Problem statement:
Reproduce every line of the data below word for word, keeping the same order.

Given data:
----

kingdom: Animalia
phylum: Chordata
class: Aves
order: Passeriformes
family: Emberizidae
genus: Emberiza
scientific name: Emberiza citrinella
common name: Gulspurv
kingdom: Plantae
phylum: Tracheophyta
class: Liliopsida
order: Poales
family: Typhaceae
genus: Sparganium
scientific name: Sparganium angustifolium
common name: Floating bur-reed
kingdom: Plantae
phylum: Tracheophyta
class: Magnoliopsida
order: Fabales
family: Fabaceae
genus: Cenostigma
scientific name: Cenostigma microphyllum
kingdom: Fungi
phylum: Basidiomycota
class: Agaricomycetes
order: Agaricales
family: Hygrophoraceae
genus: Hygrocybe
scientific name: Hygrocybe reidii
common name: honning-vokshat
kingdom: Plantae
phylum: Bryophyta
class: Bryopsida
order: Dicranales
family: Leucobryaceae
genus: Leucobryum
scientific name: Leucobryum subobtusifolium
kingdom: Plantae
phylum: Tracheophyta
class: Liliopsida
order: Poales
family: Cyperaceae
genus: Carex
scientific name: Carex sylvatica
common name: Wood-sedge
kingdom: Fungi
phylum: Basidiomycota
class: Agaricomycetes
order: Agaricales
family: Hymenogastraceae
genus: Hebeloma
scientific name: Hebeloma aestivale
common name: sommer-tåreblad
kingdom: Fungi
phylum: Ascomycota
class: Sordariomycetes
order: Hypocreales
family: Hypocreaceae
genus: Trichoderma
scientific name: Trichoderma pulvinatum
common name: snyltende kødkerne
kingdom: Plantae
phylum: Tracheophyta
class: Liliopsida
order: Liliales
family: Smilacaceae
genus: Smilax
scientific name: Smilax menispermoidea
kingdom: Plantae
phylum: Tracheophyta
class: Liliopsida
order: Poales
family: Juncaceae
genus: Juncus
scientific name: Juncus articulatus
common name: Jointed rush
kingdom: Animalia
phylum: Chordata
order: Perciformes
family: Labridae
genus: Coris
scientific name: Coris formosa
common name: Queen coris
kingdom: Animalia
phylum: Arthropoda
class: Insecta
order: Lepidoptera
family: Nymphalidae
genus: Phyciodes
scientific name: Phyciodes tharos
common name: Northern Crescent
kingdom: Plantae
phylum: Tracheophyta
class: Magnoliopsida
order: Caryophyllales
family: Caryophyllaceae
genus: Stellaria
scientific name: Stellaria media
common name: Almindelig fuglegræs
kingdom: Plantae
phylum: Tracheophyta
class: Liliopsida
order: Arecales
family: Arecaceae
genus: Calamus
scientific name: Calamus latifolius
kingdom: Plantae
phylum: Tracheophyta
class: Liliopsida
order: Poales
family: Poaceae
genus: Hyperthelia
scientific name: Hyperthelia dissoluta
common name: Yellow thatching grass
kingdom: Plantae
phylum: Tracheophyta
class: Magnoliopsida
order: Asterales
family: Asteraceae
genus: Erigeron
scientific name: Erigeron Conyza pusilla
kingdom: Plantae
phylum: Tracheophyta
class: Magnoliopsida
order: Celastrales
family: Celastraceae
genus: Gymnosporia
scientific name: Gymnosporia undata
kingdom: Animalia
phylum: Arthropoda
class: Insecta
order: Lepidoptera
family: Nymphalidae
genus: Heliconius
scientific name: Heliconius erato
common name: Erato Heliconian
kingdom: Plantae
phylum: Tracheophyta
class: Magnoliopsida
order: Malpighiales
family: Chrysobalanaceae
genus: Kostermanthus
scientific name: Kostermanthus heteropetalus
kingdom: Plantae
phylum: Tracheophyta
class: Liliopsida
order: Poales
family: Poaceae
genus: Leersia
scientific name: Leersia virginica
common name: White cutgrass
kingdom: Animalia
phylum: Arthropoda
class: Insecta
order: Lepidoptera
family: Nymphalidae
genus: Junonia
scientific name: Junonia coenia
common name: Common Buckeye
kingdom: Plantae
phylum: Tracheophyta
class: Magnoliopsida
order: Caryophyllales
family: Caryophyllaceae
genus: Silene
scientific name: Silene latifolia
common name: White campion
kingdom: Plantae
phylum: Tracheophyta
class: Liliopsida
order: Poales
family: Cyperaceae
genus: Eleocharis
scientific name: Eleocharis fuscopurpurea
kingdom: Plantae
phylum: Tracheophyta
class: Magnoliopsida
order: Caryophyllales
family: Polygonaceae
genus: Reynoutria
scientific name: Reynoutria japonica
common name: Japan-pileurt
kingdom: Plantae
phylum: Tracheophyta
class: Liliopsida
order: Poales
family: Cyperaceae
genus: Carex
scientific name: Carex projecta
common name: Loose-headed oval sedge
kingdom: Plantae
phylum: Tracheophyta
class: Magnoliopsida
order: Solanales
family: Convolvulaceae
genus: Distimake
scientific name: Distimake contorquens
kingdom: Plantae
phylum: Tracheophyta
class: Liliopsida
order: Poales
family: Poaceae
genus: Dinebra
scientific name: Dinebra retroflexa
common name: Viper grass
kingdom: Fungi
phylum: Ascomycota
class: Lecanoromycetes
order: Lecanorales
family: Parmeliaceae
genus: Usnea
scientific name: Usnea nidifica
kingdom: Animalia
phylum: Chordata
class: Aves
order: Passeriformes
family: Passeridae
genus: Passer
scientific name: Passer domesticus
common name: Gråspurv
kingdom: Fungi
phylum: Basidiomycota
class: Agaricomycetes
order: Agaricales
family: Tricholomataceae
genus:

----

Response to the task:
kingdom: Animalia
phylum: Chordata
class: Aves
order: Passeriformes
family: Emberizidae
genus: Emberiza
scientific name: Emberiza citrinella
common name: Gulspurv
kingdom: Plantae
phylum: Tracheophyta
class: Liliopsida
order: Poales
family: Typhaceae
genus: Sparganium
scientific name: Sparganium angustifolium
common name: Floating bur-reed
kingdom: Plantae
phylum: Tracheophyta
class: Magnoliopsida
order: Fabales
family: Fabaceae
genus: Cenostigma
scientific name: Cenostigma microphyllum
kingdom: Fungi
phylum: Basidiomycota
class: Agaricomycetes
order: Agaricales
family: Hygrophoraceae
genus: Hygrocybe
scientific name: Hygrocybe reidii
common name: honning-vokshat
kingdom: Plantae
phylum: Bryophyta
class: Bryopsida
order: Dicranales
family: Leucobryaceae
genus: Leucobryum
scientific name: Leucobryum subobtusifolium
kingdom: Plantae
phylum: Tracheophyta
class: Liliopsida
order: Poales
family: Cyperaceae
genus: Carex
scientific name: Carex sylvatica
common name: Wood-sedge
kingdom: Fungi
phylum: Basidiomycota
class: Agaricomycetes
order: Agaricales
family: Hymenogastraceae
genus: Hebeloma
scientific name: Hebeloma aestivale
common name: sommer-tåreblad
kingdom: Fungi
phylum: Ascomycota
class: Sordariomycetes
order: Hypocreales
family: Hypocreaceae
genus: Trichoderma
scientific name: Trichoderma pulvinatum
common name: snyltende kødkerne
kingdom: Plantae
phylum: Tracheophyta
class: Liliopsida
order: Liliales
family: Smilacaceae
genus: Smilax
scientific name: Smilax menispermoidea
kingdom: Plantae
phylum: Tracheophyta
class: Liliopsida
order: Poales
family: Juncaceae
genus: Juncus
scientific name: Juncus articulatus
common name: Jointed rush
kingdom: Animalia
phylum: Chordata
order: Perciformes
family: Labridae
genus: Coris
scientific name: Coris formosa
common name: Queen coris
kingdom: Animalia
phylum: Arthropoda
class: Insecta
order: Lepidoptera
family: Nymphalidae
genus: Phyciodes
scientific name: Phyciodes tharos
common name: Northern Crescent
kingdom: Plantae
phylum: Tracheophyta
class: Magnoliopsida
order: Caryophyllales
family: Caryophyllaceae
genus: Stellaria
scientific name: Stellaria media
common name: Almindelig fuglegræs
kingdom: Plantae
phylum: Tracheophyta
class: Liliopsida
order: Arecales
family: Arecaceae
genus: Calamus
scientific name: Calamus latifolius
kingdom: Plantae
phylum: Tracheophyta
class: Liliopsida
order: Poales
family: Poaceae
genus: Hyperthelia
scientific name: Hyperthelia dissoluta
common name: Yellow thatching grass
kingdom: Plantae
phylum: Tracheophyta
class: Magnoliopsida
order: Asterales
family: Asteraceae
genus: Erigeron
scientific name: Erigeron Conyza pusilla
kingdom: Plantae
phylum: Tracheophyta
class: Magnoliopsida
order: Celastrales
family: Celastraceae
genus: Gymnosporia
scientific name: Gymnosporia undata
kingdom: Animalia
phylum: Arthropoda
class: Insecta
order: Lepidoptera
family: Nymphalidae
genus: Heliconius
scientific name: Heliconius erato
common name: Erato Heliconian
kingdom: Plantae
phylum: Tracheophyta
class: Magnoliopsida
order: Malpighiales
family: Chrysobalanaceae
genus: Kostermanthus
scientific name: Kostermanthus heteropetalus
kingdom: Plantae
phylum: Tracheophyta
class: Liliopsida
order: Poales
family: Poaceae
genus: Leersia
scientific name: Leersia virginica
common name: White cutgrass
kingdom: Animalia
phylum: Arthropoda
class: Insecta
order: Lepidoptera
family: Nymphalidae
genus: Junonia
scientific name: Junonia coenia
common name: Common Buckeye
kingdom: Plantae
phylum: Tracheophyta
class: Magnoliopsida
order: Caryophyllales
family: Caryophyllaceae
genus: Silene
scientific name: Silene latifolia
common name: White campion
kingdom: Plantae
phylum: Tracheophyta
class: Liliopsida
order: Poales
family: Cyperaceae
genus: Eleocharis
scientific name: Eleocharis fuscopurpurea
kingdom: Plantae
phylum: Tracheophyta
class: Magnoliopsida
order: Caryophyllales
family: Polygonaceae
genus: Reynoutria
scientific name: Reynoutria japonica
common name: Japan-pileurt
kingdom: Plantae
phylum: Tracheophyta
class: Liliopsida
order: Poales
family: Cyperaceae
genus: Carex
scientific name: Carex projecta
common name: Loose-headed oval sedge
kingdom: Plantae
phylum: Tracheophyta
class: Magnoliopsida
order: Solanales
family: Convolvulaceae
genus: Distimake
scientific name: Distimake contorquens
kingdom: Plantae
phylum: Tracheophyta
class: Liliopsida
order: Poales
family: Poaceae
genus: Dinebra
scientific name: Dinebra retroflexa
common name: Viper grass
kingdom: Fungi
phylum: Ascomycota
class: Lecanoromycetes
order: Lecanorales
family: Parmeliaceae
genus: Usnea
scientific name: Usnea nidifica
kingdom: Animalia
phylum: Chordata
class: Aves
order: Passeriformes
family: Passeridae
genus: Passer
scientific name: Passer domesticus
common name: Gråspurv
kingdom: Fungi
phylum: Basidiomycota
class: Agaricomycetes
order: Agaricales
family: Tricholomataceae
genus:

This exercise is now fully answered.